Eu estive lá até às 14 horas e não vi nada de estranho. Havia vários grupos de professores. Quase todos foram mobilizados para participar na marcha em protesto ao aumento do valor do passaporte.
Lembro-me de ter falado com alguns mais velhos. Falaram-me das suas experiências, dos seus sonhos frustrados e, mesmo assim, das suas expectativas.
A avenida ‘Deolinda Rodrigues’ era uma alameda, em que as árvores estavam vestidas de várias cores e cheias de ânimos diferentes.
Todos juntos para um «melhor ambiente social», diziam.
E o Sol parecia ter conquistado um espaço mais para baixo. O largo 1.º de Maio estava quente e molhado com o suor no rosto das pessoas. Num espaço calmo e sem grandes multidões, alguém, um cantor, vendia e autografava o seu mais recente disco.
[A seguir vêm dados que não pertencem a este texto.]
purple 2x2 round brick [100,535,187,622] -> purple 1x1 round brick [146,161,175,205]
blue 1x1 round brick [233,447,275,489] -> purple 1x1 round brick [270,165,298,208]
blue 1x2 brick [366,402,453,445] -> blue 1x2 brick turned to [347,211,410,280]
Parecia um feriado antecipado… até eu ligar a rádio e ouvir de um jovem que «os polícias deteram algumas pessoas».
Não podia ser verdade. É verdade que havia polícias a escoltar o pessoal da marcha. Aquele era o lugar mais seguro do mundo. Não tinha como alguém ousar fazer outra coisa senão apoiar ou observar.
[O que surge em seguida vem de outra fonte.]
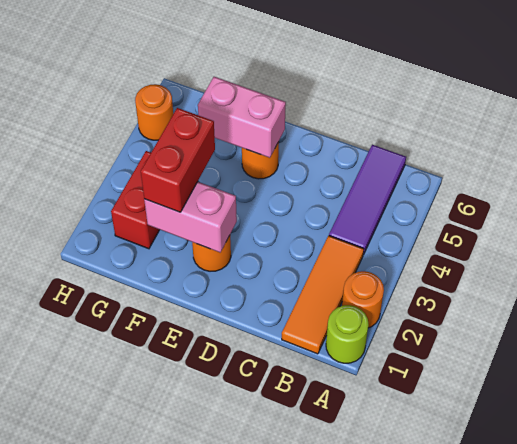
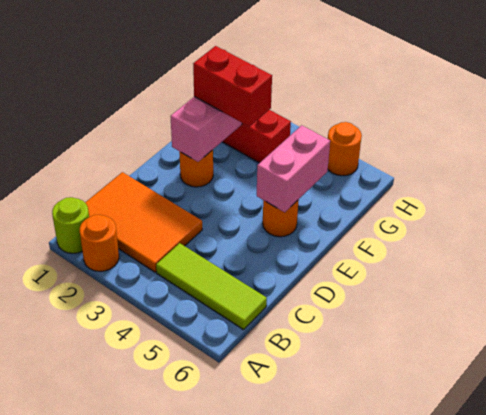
orange 1x3 tile [282,236,364,354] -> orange 2x3 tile [85,172,202,272]
purple 1x3 tile [329,145,406,255] -> lime 1x3 tile [156,243,267,330]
Mas o jovem teimava. «Eu estou aqui no Largo e há gente que a polícia deteu», insistia o ouvinte de cuja voz grave, rouca e trémula – que eu acredito que era devido aos gritos – se podia perceber alguma angústia.
Mais tarde, soube de algumas pessoas que a polícia não ‘deteve’ (não tinha detido) ninguém. «Os polícias não detiveram ninguém», confirmou um manifestante, clarificando que o que de facto aconteceu foi a dispersão de alguns jovens que tentavam fazer “arruaça”.
E concluí que houve confusão. Muita gente faz confusão com ‘deter’ e seus semelhantes e, por isso, são, muitas vezes, ‘marginalizados’.
'Deter' (tal como conter, manter, reter, obter, etc.) é da mesma família de 'ter’. A sua conjugação processa-se da mesma forma, salvo nas segunda e terceira pessoas do singular, no presente do indicativo, em que se coloca o acento gráfico (acento agudo), por serem palavras oxítonas terminadas em ‘-ens’ e ‘-em’.
Devemos, portanto, dizer, caso tivesse havido detenções que a polícia ‘deteve…’ ou os polícias ‘detiveram…’
Se a polícia algum dia detiver alguém, trate de passar correctamente a informação.
Crónica do autor publicada no semanário angolano Nova Gazeta de 31/01/19, na sua coluna "Professor Ferrão". Manteve-se a norma ortográfica seguida em Angola.